### WRITTEN TASK
Rewrite the lines of every entry below, switching "scientific name" to "species" and keeping everything else the same. Leave the pictures out of your answer.

Collected data entries
════

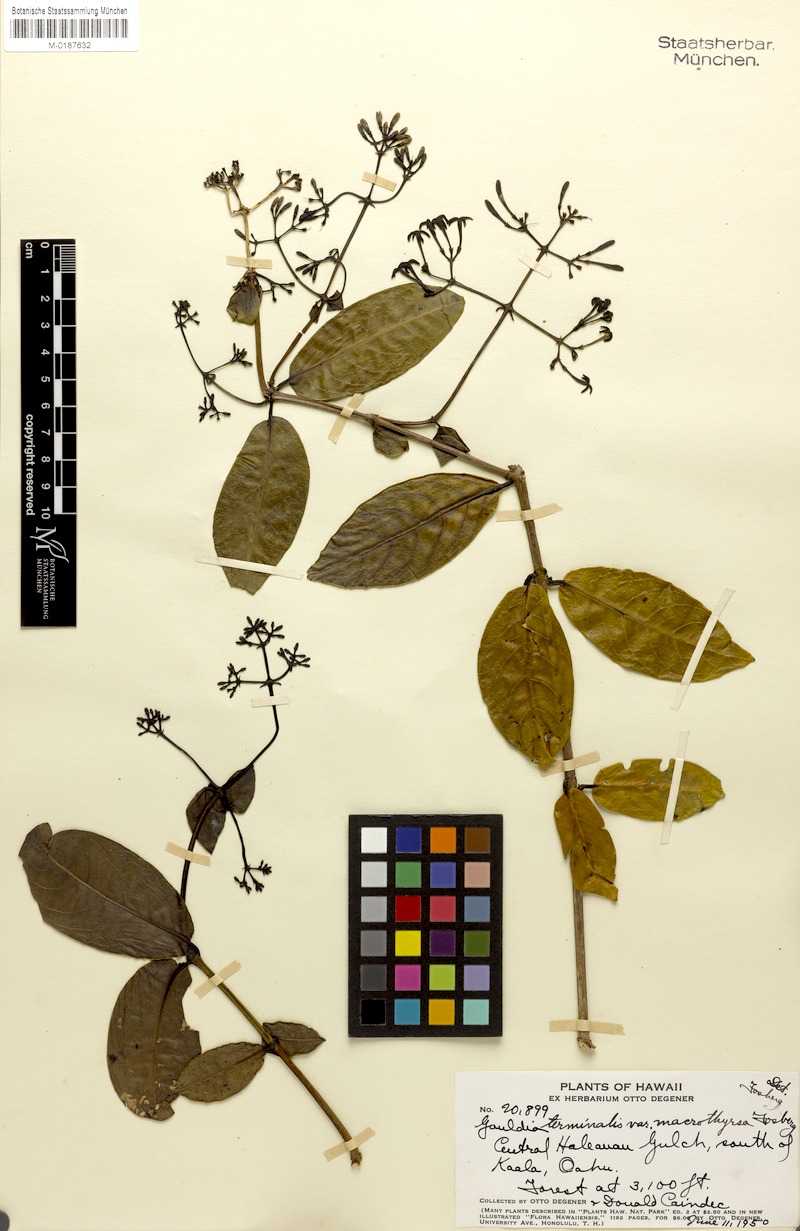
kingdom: Plantae
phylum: Tracheophyta
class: Magnoliopsida
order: Gentianales
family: Rubiaceae
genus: Kadua
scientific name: Kadua affinis
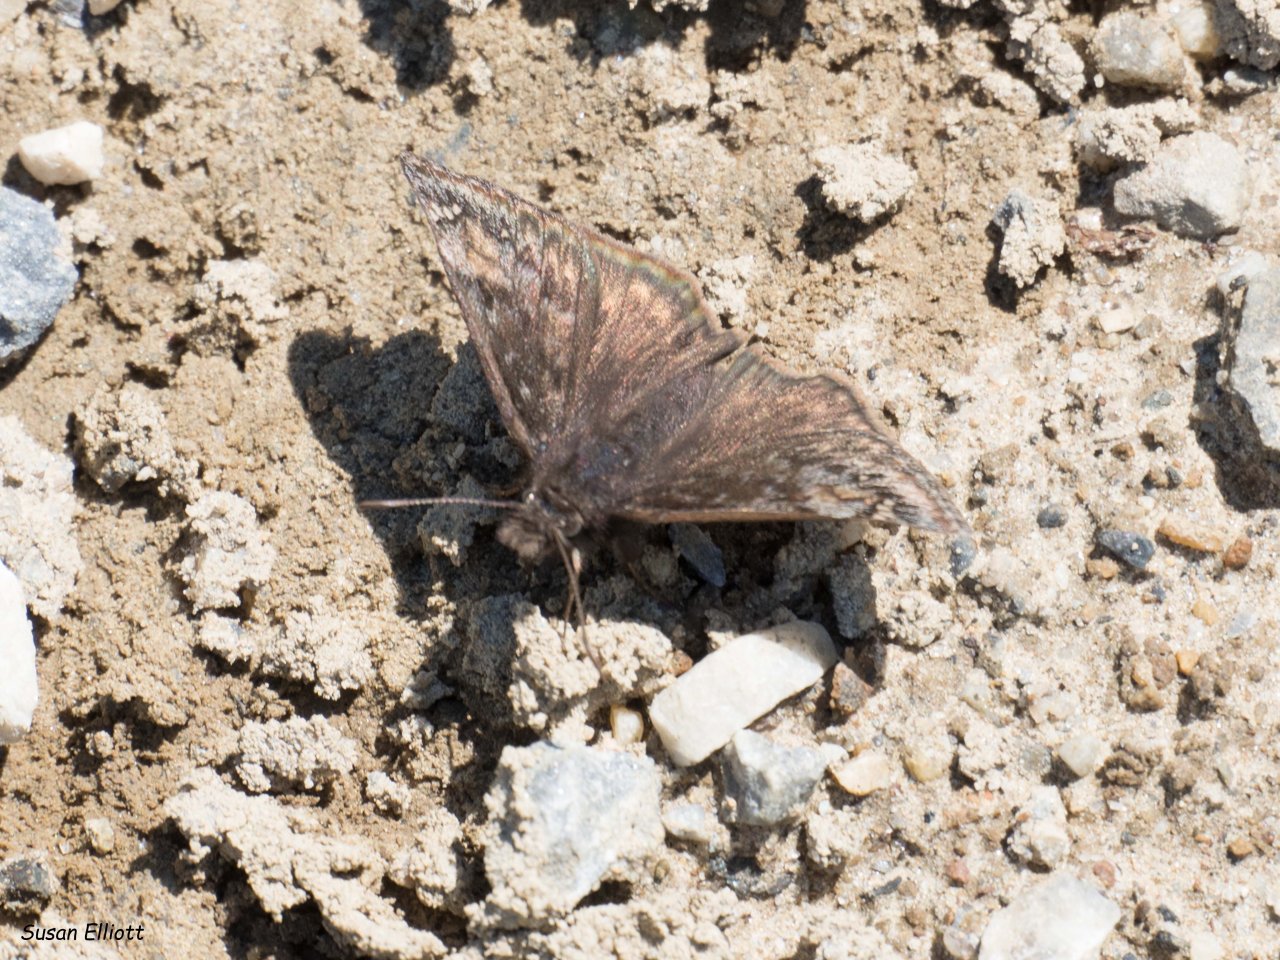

════

### IN RESPONSE
kingdom: Plantae
phylum: Tracheophyta
class: Magnoliopsida
order: Gentianales
family: Rubiaceae
genus: Kadua
species: Kadua affinis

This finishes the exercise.